» **Kaynak Metin**:
Yürüyüş esnasında camdan bir kadın bağırıyor “gazetecimsiniz?, yazın yazın insanların ellerinden, tapulu mülklerinin nasıl haksızca alındığını, bugün bizim başımıza geliyorsa yarın sizin başınıza gelmeyeceği ne malum” . Haklı hemde çok haklı. Bugün boğaz tarafında, beşiktaştan sonra olan alanlar da depreme göre güçlendirme çalışmaları altında birçok oyun oynandığını duydum. Evlerini güçlendiremeyenlerin, yaşlıların ellerinden bu konutlar alınıyor ve şehrin dışında yapılan iğrenç sitelere yerleşmeleri sağlanıyor. Sonradan kim bilir bu evlere ve apartmanlar ne olacak.
Bunun gibi yolda bir sürü insan yolumuzu çevirdi ve derdini anlattı. Keşke elimizden bir şey gelse. Güçlüler her zaman kazanır. Karşılarında devlet var ve tabiî ki kazanacak.

» **Yapılacak İşlem 1**: Listede "What is the" ifadesinin geçtiği satırdan "33-35 Tarleton St, Liverpool, L1 1DS" ifadesinin geçtiği satıra kadar olan satırları, iki uç satır da dahil olmak üzere hiç değiştirmeden çıkarın.
Kaynak metin ile liste birbirinden bağımsızdır.

» **Sayfa düzeyinde metin çıkarımları**:
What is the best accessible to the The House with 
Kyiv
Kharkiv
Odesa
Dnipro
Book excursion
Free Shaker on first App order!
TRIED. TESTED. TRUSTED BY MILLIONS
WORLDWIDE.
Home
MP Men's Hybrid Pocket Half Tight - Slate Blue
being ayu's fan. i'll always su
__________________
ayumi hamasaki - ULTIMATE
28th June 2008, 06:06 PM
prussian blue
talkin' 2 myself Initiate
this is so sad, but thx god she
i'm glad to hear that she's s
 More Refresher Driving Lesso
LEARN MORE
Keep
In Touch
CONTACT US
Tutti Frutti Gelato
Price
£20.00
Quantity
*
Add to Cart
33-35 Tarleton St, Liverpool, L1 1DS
* * *
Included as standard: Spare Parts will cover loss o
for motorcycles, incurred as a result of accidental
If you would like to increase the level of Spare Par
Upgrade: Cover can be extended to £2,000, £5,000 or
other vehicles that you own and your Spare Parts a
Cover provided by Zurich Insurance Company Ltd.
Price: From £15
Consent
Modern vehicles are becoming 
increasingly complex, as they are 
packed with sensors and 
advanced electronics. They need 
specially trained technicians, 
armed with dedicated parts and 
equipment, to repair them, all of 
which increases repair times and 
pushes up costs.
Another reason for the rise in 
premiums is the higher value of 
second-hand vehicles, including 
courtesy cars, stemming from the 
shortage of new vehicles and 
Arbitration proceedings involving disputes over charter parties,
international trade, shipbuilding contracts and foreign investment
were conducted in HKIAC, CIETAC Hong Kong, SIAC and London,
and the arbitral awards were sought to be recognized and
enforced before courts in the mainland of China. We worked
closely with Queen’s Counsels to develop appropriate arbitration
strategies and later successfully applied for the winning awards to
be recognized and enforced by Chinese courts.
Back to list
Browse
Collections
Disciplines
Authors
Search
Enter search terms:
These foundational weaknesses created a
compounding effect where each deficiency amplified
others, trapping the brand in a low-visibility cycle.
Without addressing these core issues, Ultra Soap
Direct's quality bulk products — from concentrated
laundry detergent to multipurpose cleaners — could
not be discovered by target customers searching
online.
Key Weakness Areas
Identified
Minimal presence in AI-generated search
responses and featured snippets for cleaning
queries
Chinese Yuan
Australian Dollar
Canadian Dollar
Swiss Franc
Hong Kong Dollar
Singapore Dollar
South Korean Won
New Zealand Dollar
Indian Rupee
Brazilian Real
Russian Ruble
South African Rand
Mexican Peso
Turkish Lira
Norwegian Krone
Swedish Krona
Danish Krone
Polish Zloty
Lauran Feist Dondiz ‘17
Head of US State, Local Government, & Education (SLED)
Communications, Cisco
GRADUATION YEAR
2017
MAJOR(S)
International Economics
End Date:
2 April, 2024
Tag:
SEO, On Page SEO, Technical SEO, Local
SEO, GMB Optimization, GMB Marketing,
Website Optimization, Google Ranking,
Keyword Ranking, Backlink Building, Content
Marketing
...
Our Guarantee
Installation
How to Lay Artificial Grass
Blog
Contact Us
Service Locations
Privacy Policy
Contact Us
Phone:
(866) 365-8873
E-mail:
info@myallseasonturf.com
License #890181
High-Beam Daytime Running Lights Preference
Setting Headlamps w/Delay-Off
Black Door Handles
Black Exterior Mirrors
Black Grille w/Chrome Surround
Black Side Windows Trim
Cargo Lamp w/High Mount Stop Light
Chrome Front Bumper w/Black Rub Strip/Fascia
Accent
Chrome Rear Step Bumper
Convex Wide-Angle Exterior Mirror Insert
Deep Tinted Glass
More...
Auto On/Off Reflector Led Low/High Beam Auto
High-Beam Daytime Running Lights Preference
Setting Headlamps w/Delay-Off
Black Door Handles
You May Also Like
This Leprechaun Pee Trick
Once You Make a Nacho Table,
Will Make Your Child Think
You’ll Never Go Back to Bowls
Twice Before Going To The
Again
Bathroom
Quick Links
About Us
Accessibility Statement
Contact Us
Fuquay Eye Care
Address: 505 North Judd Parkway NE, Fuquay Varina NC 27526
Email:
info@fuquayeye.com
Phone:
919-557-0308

» **Yapılacak İşlem 2**: Kaynak metne göre evlerini güçlendiremeyenler ve yaşlılar, konutları ellerinden alındıktan sonra nereye yerleştiriliyor?

» **Cevap 1**:
What is the best accessible to the The House with 
Kyiv
Kharkiv
Odesa
Dnipro
Book excursion
Free Shaker on first App order!
TRIED. TESTED. TRUSTED BY MILLIONS
WORLDWIDE.
Home
MP Men's Hybrid Pocket Half Tight - Slate Blue
being ayu's fan. i'll always su
__________________
ayumi hamasaki - ULTIMATE
28th June 2008, 06:06 PM
prussian blue
talkin' 2 myself Initiate
this is so sad, but thx god she
i'm glad to hear that she's s
 More Refresher Driving Lesso
LEARN MORE
Keep
In Touch
CONTACT US
Tutti Frutti Gelato
Price
£20.00
Quantity
*
Add to Cart
33-35 Tarleton St, Liverpool, L1 1DS

» **Cevap 2**: Şehrin dışında yapılan sitelere yerleştiriliyorlar.